Mr Arthur said the underspend had been allocated to key priorities for 2022/23, including tackling child poverty and achieving climate change targets.
He also said that in 2021/22 the Scottish Government spent over £5.7bn in relation to Covid, including £2.6bn to support health, and £1.5bn in business support and self-isolation grants.

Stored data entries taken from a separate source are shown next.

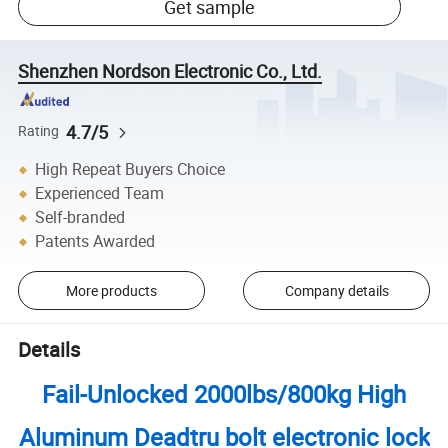
Get sample
Shenzhen Nordson Electronic Co., Ltd.
4.7/5
Rating
High Repeat Buyers Choice
Experienced Team
Self-branded
Patents Awarded
More products
Company details
Details
Fail-Unlocked 2000lbs/800kg High
Aluminum Deadtru bolt electronic lock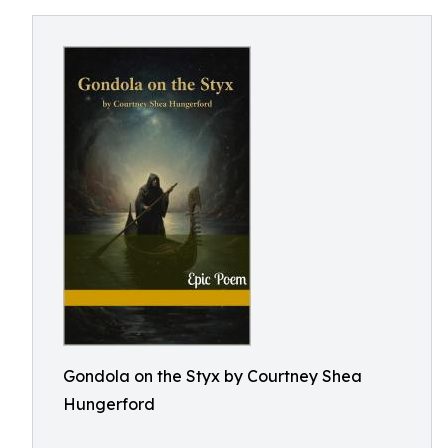
Gondola on the Styx by Courtney Shea
Hungerford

It had also paid £3.5bn in Social Security benefits, including £57m towards the Scottish Child Payment, committed an extra £4 million of humanitarian aid as the first part of a contribution to support the Ukraine crisis, and invested a record £1.9bn to tackle climate change
He said: “The Scottish Government has had to respond quickly and decisively to significant challenges, in particular the ongoing effects of the pandemic, the cost of living crisis and the tragic illegal war in Ukraine. However, despite these difficult circumstances, our prudent financial management has meant every penny received by the Scottish Government has been channelled to where it was needed the most.
“We face the same interrelated challenges as other governments across the world but we do so – currently - without the tools and levers other governments have at their disposal.
"The current fiscal framework is inadequate and leaves an imbalance between the risks to which the Scottish Budget is exposed to and the levers that we have to manage those risks.
“We have delivered on our priorities, maintained the balance of not breaching our fixed budgetary limits and ensured we have sufficient balances to fund our 2022-23 spending commitments.”
Tory MSP Liz Smith asked why businesses and the public did not receive all the Covid support they needed last year when there was a “a large underspend of £650m”.
She asked Mr Arthur why the Scottish Government was not releasing more money when businesses and families were struggling.
Mr Arthur said the Government spent £4.7bn in business support last year, £500m more than it received from the Treasury under the Barnett funding formula.
Labour MSP Daniel Johnson said Covid and the cost of living crisis meant ministers had a duty to get money out of the door as soon as possible.
He also pointed £650m was very close to the £700m cap on the Scottish Reserve and asked, given the figure was provisional, whether the Government might breach the limit.
Mr Arthur confirmed there was “headroom of £50m” but also said the cap was out of date and was a key issue to be addressed in current talks with the UK Government.
He added: “There is no Covid funding carried forward into the Scottish Reserve.”
SNP MSP John Mason accused Ms Smith of confusing the public with talk of a large underspend, as the Scottish Government could only underspend, never overspend.
Mr Arthur said only 0.4% of the budget was unanticipated underspend.